* Texte proposé:
Le régime de Khartoum cherche toujours à améliorer son image à l'étranger par des manoeuvres en trompe l'oeil; il veut aussi élargir la base du parti au pouvoir. Il adopte une loi autorisant les associations politiques mais elles doivent être d'accord sur le système de gouvernement, ne pas avoir de liens avec la rébellion et être individuellement autorisées (Associations politiques est la traduction de l'officiel arabe tawali , en continuant). Dans le même esprit, préparation du retour au Soudan de l'ex-président Nimeiri après 14 ans d'exil. Un nouveau parti, l'Alliance des Forces de Travail, se constitue autour de lui, qui en appelle à "l'instauration d'un régime démocratique au Soudan". Nimeiri est traité de "boucher" par l'opposition formée par le parti Umma, les communistes et l'Alliance Nationale pour la Restauration de la Démocratie, qui demande qu'il soit jugé pour ses "crimes" (plainte jugée irrecevable par le régime).

Mars 1999

L'UNICEF demande instamment au gouvernement d'aider à éradiquer l'esclavage. Human Right Watch accuse toutes les parties impliquées dans la guerre civile d'être responsables de la famine qui a coûté la vie à des milliers de gens en 1998. Selon John Garang, chef de l'APLS, le meilleur moyen de mettre fin à la guerre civile serait de créer deux Etats confédérés, (l'un étant islamiste et l'autre laïc).

Avril 1999

Le rapporteur spécial de l'ONU, Leonardo Franco , déclare lors de la session de la commission des N.U. pour les D.H, avoir constaté "de nombreux cas de torture" au Soudan, ainsi que la continuation de l'incendie des villages noubas. La France et l'Italie présentent une résolution de soutien au régime soudanais, pour son évolution démocratique. Hassan Tourabi annonce que le gouvernement soudanais construit plusieurs usines d'armement et compte produire des tanks et des missiles "pour se défendre contre les conspirateurs", avec les revenus du pétrole (Le Soudan confirme avoir une réserve de pétrole de 2 milliards de barils). Soutien probable de la France. El-Béchir accuse l'Egypte d'aider des groupes d'opposition soudanais. Refus de Khartoum de reprendre les négociations de l'IGAD, l'un des préalables de tout accord étant la laïcité (Déclaration de principes de l'IGAD, 1994)

Mai 1999

Tentatives de médiations de la Libye pour réconcilier le Soudan et l'Erythrée, puis l'Ouganda et le Congo de Kabyla. El Béchir et le président Afeworki d'Erythrée signent un décret rétablissant les relations diplomatiques. Visite du chef de la diplomatie au Caire, pour normaliser les relations avec l'Egypte (détériorées depuis 1989, en voie d'amélioration depuis 1997) Retour de Nimayri au Soudan. Il forme l'Alliance des Forces de Travail populaire. Grande épidémie de méningite, victimes nombreuses dans les Monts Nouba

Juin 1999

Josselin reçoit le Ministre des Affaires Etrangères soudanais, et déclare son intention d'obtenir la réouverture des crédits européens gelés depuis le coup d'Etat de juin 1989.

* Consigne écrite:
Imprimez sans rien modifier le passage de la chronologie sur le Soudan qui s'ouvre sur les mots contenant « Tentatives de médiations » et se ferme sur « de juin 1989. ».

* Entrées fournies:
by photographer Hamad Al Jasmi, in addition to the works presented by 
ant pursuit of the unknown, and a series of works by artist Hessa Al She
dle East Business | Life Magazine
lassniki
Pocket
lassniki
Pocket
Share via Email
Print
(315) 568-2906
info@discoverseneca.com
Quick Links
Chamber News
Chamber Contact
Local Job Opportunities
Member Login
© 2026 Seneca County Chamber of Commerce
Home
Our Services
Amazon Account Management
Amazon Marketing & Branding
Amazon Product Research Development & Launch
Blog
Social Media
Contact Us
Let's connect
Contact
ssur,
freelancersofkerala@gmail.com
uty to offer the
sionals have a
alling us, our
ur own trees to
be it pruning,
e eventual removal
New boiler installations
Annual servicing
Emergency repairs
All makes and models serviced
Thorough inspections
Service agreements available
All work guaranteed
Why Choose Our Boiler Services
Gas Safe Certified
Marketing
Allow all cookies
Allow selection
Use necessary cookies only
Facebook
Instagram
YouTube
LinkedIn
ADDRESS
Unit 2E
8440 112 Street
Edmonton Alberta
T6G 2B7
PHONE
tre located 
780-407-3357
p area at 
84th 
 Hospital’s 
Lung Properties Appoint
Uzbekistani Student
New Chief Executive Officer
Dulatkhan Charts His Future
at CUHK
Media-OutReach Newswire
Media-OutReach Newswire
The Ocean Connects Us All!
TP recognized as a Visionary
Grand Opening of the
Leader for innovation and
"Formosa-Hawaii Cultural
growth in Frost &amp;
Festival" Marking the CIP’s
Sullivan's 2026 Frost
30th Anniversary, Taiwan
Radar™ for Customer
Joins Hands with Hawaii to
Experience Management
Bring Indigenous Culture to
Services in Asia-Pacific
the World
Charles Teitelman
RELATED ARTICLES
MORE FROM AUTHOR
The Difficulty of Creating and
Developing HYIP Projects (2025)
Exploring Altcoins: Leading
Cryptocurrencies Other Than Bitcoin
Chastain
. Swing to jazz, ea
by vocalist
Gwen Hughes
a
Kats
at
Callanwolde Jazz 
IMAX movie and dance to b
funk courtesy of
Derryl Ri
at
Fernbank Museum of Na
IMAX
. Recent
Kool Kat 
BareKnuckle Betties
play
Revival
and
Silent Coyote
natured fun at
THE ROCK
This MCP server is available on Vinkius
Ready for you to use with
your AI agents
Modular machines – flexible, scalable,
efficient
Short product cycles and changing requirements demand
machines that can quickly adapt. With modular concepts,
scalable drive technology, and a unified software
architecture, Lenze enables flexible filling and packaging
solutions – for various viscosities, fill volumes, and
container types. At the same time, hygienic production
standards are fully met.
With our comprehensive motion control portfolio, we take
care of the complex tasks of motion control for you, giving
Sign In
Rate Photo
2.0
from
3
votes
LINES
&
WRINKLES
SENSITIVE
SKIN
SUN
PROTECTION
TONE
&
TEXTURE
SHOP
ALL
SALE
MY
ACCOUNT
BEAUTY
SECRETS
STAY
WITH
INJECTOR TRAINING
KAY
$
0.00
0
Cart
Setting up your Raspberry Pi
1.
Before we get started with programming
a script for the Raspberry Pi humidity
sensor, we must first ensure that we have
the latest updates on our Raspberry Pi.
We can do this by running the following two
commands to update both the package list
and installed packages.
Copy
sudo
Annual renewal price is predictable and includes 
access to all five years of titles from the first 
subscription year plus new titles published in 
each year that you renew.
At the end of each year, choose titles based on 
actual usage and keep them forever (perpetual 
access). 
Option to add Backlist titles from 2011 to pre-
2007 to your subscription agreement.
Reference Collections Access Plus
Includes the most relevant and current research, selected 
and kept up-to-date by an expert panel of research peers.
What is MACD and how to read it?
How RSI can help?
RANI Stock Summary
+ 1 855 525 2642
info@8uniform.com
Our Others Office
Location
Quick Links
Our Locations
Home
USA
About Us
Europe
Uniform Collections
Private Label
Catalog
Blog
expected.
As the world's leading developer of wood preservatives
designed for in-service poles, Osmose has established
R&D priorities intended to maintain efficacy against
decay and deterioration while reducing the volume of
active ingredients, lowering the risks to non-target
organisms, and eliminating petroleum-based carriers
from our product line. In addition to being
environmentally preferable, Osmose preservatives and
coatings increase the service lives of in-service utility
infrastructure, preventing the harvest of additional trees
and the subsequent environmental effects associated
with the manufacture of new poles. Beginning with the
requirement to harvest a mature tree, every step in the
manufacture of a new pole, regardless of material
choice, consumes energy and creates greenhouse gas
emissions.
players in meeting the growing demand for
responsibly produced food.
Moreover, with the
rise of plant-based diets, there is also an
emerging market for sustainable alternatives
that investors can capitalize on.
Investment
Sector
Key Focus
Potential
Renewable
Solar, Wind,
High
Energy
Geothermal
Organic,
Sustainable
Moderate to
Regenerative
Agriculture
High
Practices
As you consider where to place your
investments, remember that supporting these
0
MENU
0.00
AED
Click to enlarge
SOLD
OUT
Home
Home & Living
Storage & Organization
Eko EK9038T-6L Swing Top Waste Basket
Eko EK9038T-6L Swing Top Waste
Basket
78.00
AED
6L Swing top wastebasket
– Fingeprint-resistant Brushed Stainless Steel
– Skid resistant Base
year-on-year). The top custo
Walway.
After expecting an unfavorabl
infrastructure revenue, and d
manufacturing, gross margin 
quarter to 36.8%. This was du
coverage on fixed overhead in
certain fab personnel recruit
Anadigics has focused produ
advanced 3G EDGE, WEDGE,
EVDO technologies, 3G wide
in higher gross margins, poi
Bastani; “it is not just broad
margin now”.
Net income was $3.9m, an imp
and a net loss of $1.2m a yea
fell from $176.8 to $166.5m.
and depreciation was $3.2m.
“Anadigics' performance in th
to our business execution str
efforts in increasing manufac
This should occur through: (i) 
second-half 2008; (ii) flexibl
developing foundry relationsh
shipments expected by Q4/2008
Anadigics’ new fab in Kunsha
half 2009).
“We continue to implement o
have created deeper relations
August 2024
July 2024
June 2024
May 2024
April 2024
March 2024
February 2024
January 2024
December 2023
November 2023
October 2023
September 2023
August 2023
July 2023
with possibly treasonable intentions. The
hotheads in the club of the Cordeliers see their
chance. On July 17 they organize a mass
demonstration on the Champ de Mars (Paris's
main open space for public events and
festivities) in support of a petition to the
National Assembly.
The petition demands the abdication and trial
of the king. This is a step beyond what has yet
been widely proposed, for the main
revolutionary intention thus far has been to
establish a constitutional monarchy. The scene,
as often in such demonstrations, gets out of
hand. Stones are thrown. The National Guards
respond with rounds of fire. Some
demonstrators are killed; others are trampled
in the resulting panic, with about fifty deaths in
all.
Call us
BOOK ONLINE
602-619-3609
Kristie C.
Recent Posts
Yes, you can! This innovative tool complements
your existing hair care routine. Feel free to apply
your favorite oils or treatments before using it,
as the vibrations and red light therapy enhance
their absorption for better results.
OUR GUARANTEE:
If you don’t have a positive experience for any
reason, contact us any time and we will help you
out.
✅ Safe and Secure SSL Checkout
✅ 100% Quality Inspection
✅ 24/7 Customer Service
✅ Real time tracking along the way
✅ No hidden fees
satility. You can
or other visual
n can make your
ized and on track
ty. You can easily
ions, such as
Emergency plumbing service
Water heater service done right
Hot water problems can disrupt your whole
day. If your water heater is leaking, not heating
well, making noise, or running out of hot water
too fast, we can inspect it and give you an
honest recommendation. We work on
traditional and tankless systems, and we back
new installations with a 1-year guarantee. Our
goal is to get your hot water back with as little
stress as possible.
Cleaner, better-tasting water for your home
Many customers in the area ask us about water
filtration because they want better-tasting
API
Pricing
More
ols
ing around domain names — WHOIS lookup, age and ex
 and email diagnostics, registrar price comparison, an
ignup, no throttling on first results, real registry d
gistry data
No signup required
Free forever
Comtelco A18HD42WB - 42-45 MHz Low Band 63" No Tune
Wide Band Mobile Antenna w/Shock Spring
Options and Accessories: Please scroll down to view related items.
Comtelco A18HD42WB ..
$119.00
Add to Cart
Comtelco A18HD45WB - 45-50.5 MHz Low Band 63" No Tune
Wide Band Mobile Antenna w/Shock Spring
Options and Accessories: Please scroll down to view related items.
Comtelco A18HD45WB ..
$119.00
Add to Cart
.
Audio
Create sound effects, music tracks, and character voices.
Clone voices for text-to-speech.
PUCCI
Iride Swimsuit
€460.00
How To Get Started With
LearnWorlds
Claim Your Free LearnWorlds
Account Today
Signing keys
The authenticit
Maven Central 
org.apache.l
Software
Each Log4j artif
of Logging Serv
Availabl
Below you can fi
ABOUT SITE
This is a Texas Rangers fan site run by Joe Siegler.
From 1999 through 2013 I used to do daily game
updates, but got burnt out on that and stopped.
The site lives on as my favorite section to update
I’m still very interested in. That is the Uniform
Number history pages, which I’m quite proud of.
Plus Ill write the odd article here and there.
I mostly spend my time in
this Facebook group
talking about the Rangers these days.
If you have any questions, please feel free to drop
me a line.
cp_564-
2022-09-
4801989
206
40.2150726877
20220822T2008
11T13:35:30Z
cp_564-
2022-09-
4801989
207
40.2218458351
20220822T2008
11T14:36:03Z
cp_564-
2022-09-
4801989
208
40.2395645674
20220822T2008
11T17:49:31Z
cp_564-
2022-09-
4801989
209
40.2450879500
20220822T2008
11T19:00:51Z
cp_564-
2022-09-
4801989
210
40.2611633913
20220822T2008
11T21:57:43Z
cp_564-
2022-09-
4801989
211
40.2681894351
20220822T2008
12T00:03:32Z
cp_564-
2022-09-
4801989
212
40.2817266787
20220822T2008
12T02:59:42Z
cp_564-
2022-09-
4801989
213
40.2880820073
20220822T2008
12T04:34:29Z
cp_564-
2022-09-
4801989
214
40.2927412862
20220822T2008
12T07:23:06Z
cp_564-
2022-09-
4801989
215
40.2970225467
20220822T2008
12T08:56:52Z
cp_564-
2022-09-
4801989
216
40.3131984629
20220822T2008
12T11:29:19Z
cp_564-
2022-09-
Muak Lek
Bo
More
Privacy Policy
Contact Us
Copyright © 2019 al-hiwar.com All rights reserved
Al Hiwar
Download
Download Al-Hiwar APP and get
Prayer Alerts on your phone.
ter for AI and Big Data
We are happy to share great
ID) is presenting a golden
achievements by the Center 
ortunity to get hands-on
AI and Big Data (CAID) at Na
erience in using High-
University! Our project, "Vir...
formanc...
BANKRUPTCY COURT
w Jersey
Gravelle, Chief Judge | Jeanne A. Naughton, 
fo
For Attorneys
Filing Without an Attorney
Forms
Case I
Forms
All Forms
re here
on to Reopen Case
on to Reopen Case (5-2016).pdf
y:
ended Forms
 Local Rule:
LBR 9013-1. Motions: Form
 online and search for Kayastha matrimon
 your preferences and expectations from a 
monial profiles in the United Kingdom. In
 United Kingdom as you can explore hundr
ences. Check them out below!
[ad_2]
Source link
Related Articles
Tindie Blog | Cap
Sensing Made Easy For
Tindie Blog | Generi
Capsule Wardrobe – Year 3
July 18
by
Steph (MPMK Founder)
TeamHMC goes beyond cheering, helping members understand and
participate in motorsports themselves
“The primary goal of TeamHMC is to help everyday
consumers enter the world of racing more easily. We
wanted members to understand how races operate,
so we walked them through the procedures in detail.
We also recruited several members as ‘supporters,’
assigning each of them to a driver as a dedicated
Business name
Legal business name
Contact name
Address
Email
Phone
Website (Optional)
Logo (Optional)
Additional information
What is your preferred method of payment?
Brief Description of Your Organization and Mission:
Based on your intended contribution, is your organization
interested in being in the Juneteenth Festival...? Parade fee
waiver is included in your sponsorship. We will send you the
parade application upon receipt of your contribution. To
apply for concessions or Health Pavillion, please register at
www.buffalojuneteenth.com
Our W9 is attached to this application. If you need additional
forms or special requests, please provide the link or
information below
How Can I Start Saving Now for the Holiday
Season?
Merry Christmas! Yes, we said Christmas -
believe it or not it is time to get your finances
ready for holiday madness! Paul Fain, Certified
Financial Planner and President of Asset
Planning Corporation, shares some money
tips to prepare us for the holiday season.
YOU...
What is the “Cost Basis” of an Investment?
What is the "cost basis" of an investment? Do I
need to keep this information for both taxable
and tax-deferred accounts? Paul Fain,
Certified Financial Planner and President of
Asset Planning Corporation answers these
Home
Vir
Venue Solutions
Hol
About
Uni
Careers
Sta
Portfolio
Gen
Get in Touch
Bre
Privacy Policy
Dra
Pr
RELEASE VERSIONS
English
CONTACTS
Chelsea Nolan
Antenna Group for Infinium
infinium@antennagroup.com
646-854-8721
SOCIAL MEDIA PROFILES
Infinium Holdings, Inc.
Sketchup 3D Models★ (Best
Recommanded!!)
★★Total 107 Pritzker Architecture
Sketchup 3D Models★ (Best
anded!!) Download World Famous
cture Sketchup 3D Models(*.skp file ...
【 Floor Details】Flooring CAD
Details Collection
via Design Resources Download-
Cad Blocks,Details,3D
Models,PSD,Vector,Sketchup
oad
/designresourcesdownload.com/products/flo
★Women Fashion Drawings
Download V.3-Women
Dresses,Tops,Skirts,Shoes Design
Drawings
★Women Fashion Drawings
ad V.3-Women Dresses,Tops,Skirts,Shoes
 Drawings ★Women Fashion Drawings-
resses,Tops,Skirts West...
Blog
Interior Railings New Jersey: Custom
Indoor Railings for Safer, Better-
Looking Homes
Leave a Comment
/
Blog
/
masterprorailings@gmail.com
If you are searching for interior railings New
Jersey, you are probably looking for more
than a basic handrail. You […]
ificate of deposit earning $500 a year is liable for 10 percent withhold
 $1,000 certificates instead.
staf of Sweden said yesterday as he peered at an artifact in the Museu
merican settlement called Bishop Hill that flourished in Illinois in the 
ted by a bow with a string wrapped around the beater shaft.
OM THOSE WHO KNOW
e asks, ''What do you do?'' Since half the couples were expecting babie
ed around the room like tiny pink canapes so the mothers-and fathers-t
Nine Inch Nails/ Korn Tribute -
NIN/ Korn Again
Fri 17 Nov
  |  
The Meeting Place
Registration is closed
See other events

* Production attendue:
Tentatives de médiations de la Libye pour réconcilier le Soudan et l'Erythrée, puis l'Ouganda et le Congo de Kabyla. El Béchir et le président Afeworki d'Erythrée signent un décret rétablissant les relations diplomatiques. Visite du chef de la diplomatie au Caire, pour normaliser les relations avec l'Egypte (détériorées depuis 1989, en voie d'amélioration depuis 1997) Retour de Nimayri au Soudan. Il forme l'Alliance des Forces de Travail populaire. Grande épidémie de méningite, victimes nombreuses dans les Monts Nouba

Juin 1999

Josselin reçoit le Ministre des Affaires Etrangères soudanais, et déclare son intention d'obtenir la réouverture des crédits européens gelés depuis le coup d'Etat de juin 1989.